» About this task: Copy out the rows from the line containing "Inspection item - ammeter, as" through the end of the rows, swapping "surveying party" for "inspector" and changing nothing else. Leave the pictures out.

» Records supplied:
------------
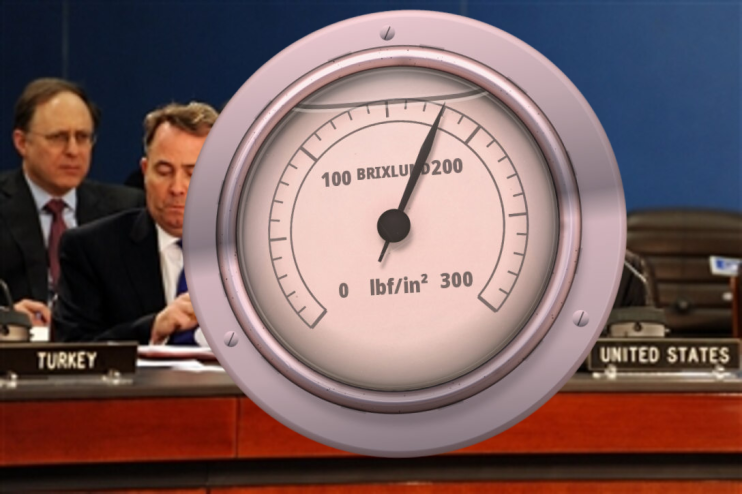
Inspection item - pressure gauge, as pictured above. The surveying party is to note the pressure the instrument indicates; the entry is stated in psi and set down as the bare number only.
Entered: 180
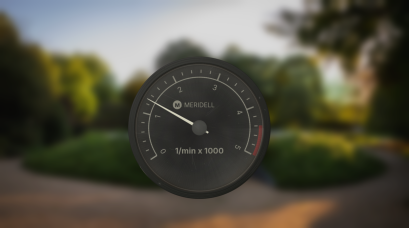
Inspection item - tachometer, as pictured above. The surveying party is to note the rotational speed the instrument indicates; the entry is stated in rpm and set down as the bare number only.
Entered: 1300
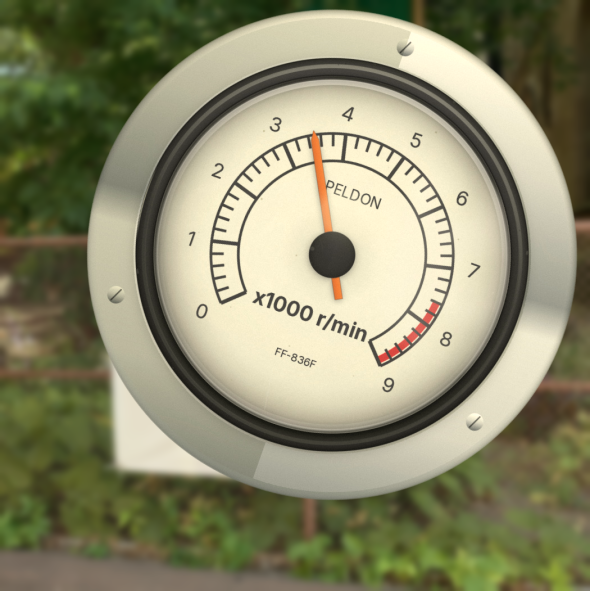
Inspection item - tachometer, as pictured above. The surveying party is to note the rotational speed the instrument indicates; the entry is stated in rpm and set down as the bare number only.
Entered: 3500
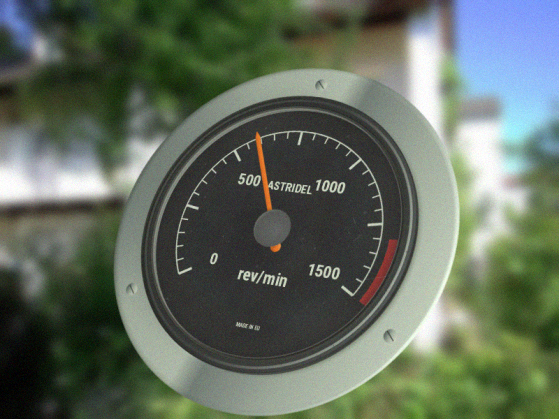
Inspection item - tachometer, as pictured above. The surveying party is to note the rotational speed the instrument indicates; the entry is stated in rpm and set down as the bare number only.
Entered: 600
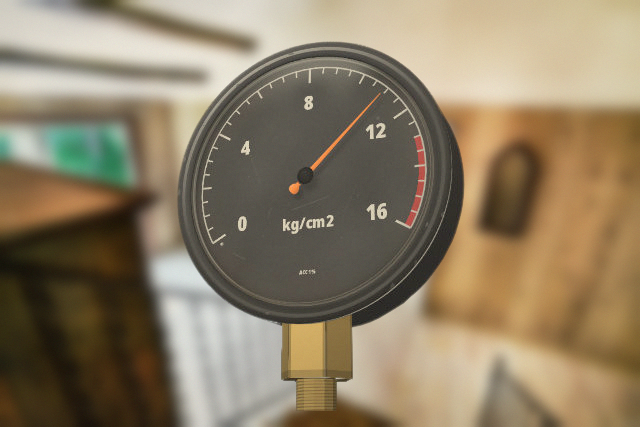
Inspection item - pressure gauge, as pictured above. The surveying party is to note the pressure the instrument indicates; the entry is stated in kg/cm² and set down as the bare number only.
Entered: 11
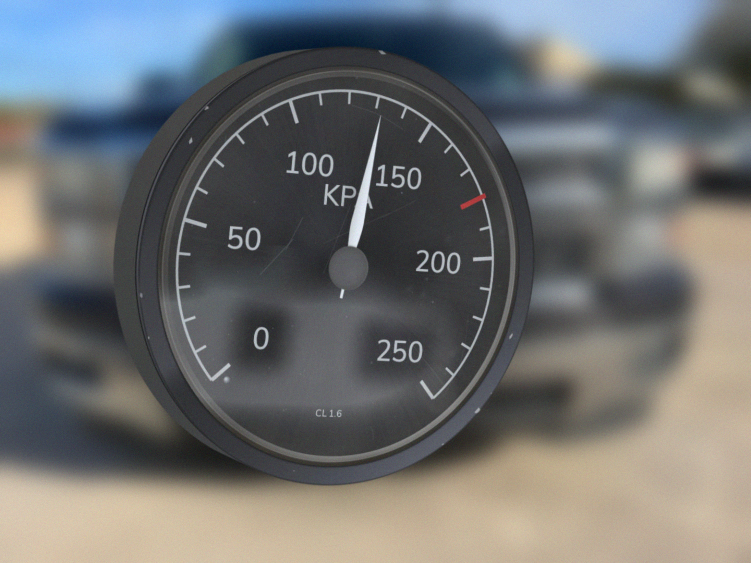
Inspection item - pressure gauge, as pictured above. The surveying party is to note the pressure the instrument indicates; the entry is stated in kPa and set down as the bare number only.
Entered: 130
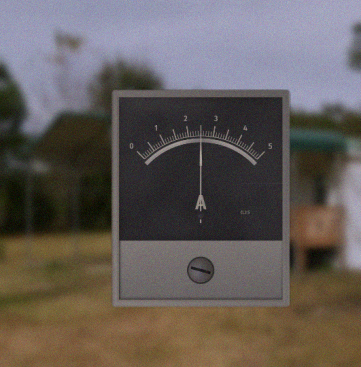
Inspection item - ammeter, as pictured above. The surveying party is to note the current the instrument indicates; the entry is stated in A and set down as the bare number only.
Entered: 2.5
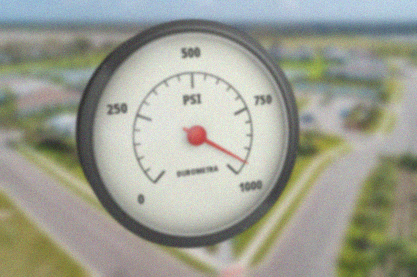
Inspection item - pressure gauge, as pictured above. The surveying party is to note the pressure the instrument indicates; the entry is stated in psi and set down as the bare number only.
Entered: 950
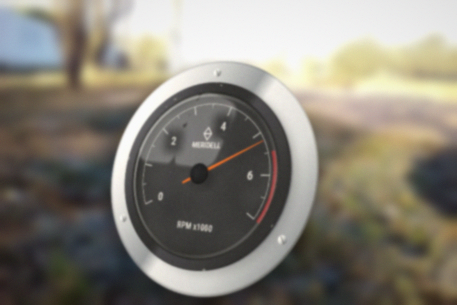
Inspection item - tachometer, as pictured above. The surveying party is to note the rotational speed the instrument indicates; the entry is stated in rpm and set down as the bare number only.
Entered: 5250
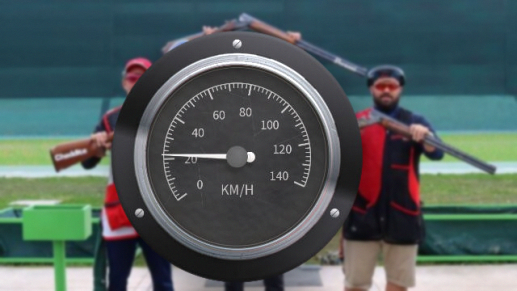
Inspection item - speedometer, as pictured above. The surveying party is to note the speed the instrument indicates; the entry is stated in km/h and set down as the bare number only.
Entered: 22
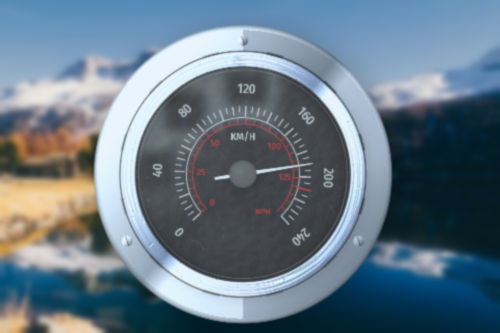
------------
» Written solution:
Inspection item - ammeter, as pictured above. The inspector is to note the current the instrument indicates; the entry is stated in A and set down as the bare number only.
Entered: 2.5
Inspection item - pressure gauge, as pictured above. The inspector is to note the pressure the instrument indicates; the entry is stated in psi and set down as the bare number only.
Entered: 950
Inspection item - tachometer, as pictured above. The inspector is to note the rotational speed the instrument indicates; the entry is stated in rpm and set down as the bare number only.
Entered: 5250
Inspection item - speedometer, as pictured above. The inspector is to note the speed the instrument indicates; the entry is stated in km/h and set down as the bare number only.
Entered: 22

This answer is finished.